There is zero evidence that light below 450nm has any benefit to corals. It's just bantering points pushed by people who are having trouble growing coral and picking a straw horse to blame.
UV LEDs only started showing up in fixtures when the semi conductor industry figured out how to make them reliable and cheap.. The primary market for these things is DJ lights ...not reef lights. I have a bunch of 50watt 395nm chips. They have no business on my reef tank.
The Spectrum of the sun is pretty well known and doesn't have to tested. The spectral absorption of chlorophyll is also well known. The spectral band for Clorophyll photon absorption is also pretty wide. Zooanthalae algae in corals can pretty much thrive when being hit with photons from 420nm to Windex. Higher energy , higher frequency photons with shorter wavelengths dont translate into a higher conversion efficiency for chlorophyll. As long as its blue light of any flavor it works for Zooanthalae.

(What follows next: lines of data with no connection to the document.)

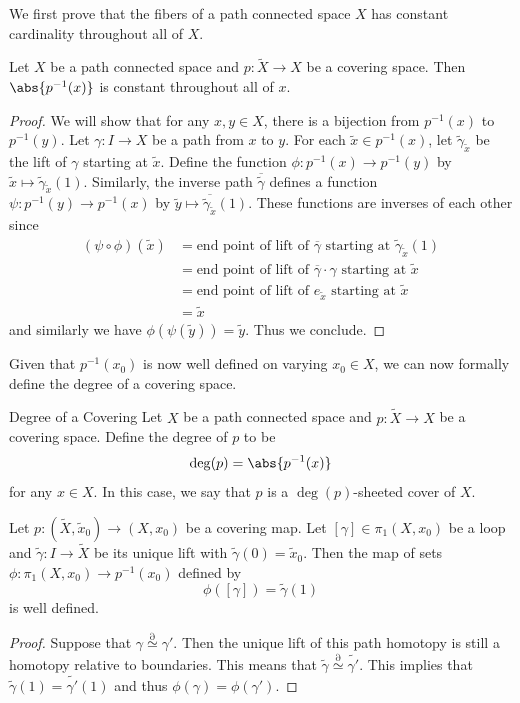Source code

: \documentclass[a4paper]{article}
\begin{document}
We first prove that the fibers of a path connected space $X$ has constant cardinality throughout all of $X$. 

\begin{lmm}{}{} Let $X$ be a path connected space and $p:\tilde{X}\to X$ be a covering space. Then $\abs{p^{-1}(x)}$ is constant throughout all of $x$. \tcbline
\begin{proof}
We will show that for any $x,y\in X$, there is a bijection from $p^{-1}(x)$ to $p^{-1}(y)$. Let $\gamma:I\to X$ be a path from $x$ to $y$. For each $\tilde{x}\in p^{-1}(x)$, let $\tilde{\gamma}_{\tilde{x}}$ be the lift of $\gamma$ starting at $\tilde{x}$. Define the function $\phi:p^{-1}(x)\to p^{-1}(y)$ by $\tilde{x}\mapsto\tilde{\gamma}_{\tilde{x}}(1)$. Similarly, the inverse path $\overline{\tilde{\gamma}}$ defines a function $\psi:p^{-1}(y)\to p^{-1}(x)$ by $\tilde{y}\mapsto\overline{\tilde{\gamma}_{\tilde{x}}}(1)$. These functions are inverses of each other since 
\begin{align*}
(\psi\circ\phi)(\tilde{x})&=\text{end point of lift of }\overline{\gamma}\text{ starting at }\tilde{\gamma}_{\tilde{x}}(1)\\
&=\text{end point of lift of }\overline{\gamma}\cdot\gamma\text{ starting at }\tilde{x}\\
&=\text{end point of lift of }e_{\tilde{x}}\text{ starting at }\tilde{x}\\
&=\tilde{x}
\end{align*}
and similarly we have $\phi(\psi(\tilde{y}))=\tilde{y}$. Thus we conclude. 
\end{proof}
\end{lmm}

Given that $p^{-1}(x_0)$ is now well defined on varying $x_0\in X$, we can now formally define the degree of a covering space. 

\begin{defn}{Degree of a Covering}{} Let $X$ be a path connected space and $p:\tilde{X}\to X$ be a covering space. Define the degree of $p$ to be $$\deg(p)=\abs{p^{-1}(x)}$$ for any $x\in X$. In this case, we say that $p$ is a $\deg(p)$-sheeted cover of $X$. 
\end{defn}

\begin{lmm}{}{} Let $p:(\tilde{X},\tilde{x}_0)\to(X,x_0)$ be a covering map. Let $[\gamma]\in\pi_1(X,x_0)$ be a loop and $\tilde{\gamma}:I\to\tilde{X}$ be its unique lift with $\tilde{\gamma}(0)=\tilde{x}_0$. Then the map of sets $\phi:\pi_1(X,x_0)\to p^{-1}(x_0)$ defined by $$\phi([\gamma])=\tilde{\gamma}(1)$$ is well defined. \tcbline
\begin{proof}
Suppose that $\gamma\overset{\partial}{\simeq}\gamma'$. Then the unique lift of this path homotopy is still a homotopy relative to boundaries. This means that $\tilde{\gamma}\overset{\partial}{\simeq}\tilde{\gamma'}$. This implies that $\tilde{\gamma}(1)=\tilde{\gamma'}(1)$ and thus $\phi(\gamma)=\phi(\gamma')$. 
\end{proof}
\end{lmm}
\end{document}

Reef Halides lack violet and UVA - no problem growing coral.
Reproducing the spectrum of the sun, providing you could actually do so which is unlikely in 3m of water won't grow corals better. Zooanthalae will just absorb the same blue photons as they normally do and ignore the rest.
Put a plasma sulfur above your tank if you want to truly mimmick solar spectrum. It won't grow corals better than a black box at the same PAR.